Instruction: One part of the entries below is wanted: the lines from the one containing "A sosit vacanța mare!" through the one containing "Viitor fotbalist, pasionat de matematică". Write those out exactly and nothing else.

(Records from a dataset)

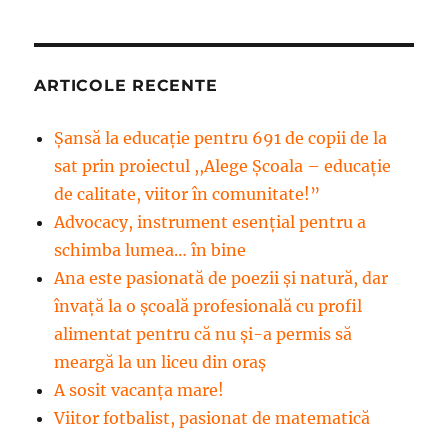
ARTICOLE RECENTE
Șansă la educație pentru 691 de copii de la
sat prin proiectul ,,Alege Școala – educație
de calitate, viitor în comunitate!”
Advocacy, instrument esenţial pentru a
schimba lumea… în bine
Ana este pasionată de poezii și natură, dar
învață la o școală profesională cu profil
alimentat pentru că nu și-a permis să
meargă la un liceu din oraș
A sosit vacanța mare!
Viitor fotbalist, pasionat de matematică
---
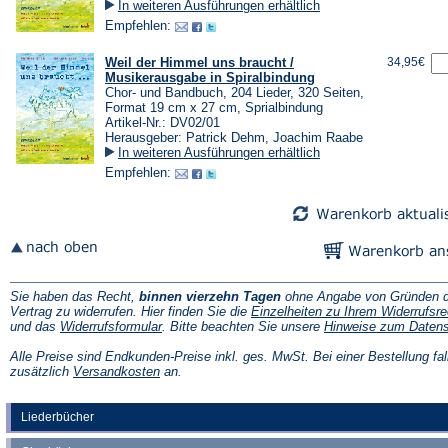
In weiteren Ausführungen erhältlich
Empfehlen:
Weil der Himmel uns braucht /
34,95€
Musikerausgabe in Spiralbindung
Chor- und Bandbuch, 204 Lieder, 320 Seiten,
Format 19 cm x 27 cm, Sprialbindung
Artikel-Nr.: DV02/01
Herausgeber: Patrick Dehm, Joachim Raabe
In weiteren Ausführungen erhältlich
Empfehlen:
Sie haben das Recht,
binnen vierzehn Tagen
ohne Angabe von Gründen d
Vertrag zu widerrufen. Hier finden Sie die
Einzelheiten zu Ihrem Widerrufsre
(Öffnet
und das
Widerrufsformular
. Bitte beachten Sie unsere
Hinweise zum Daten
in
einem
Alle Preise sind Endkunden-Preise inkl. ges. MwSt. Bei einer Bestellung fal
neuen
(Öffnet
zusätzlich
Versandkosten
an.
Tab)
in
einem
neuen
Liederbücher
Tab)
---
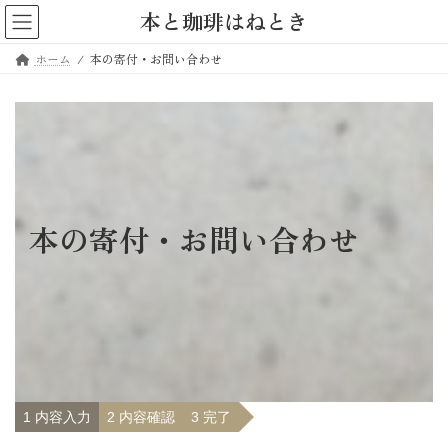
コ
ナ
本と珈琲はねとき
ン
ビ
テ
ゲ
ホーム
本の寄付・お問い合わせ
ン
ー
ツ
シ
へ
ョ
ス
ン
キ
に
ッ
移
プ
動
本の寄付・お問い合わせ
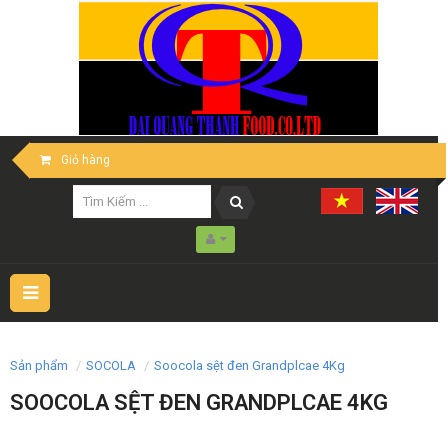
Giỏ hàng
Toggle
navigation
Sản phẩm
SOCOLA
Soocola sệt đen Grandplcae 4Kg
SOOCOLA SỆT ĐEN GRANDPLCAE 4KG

Answer to the exercise:
A sosit vacanța mare!
Viitor fotbalist, pasionat de matematică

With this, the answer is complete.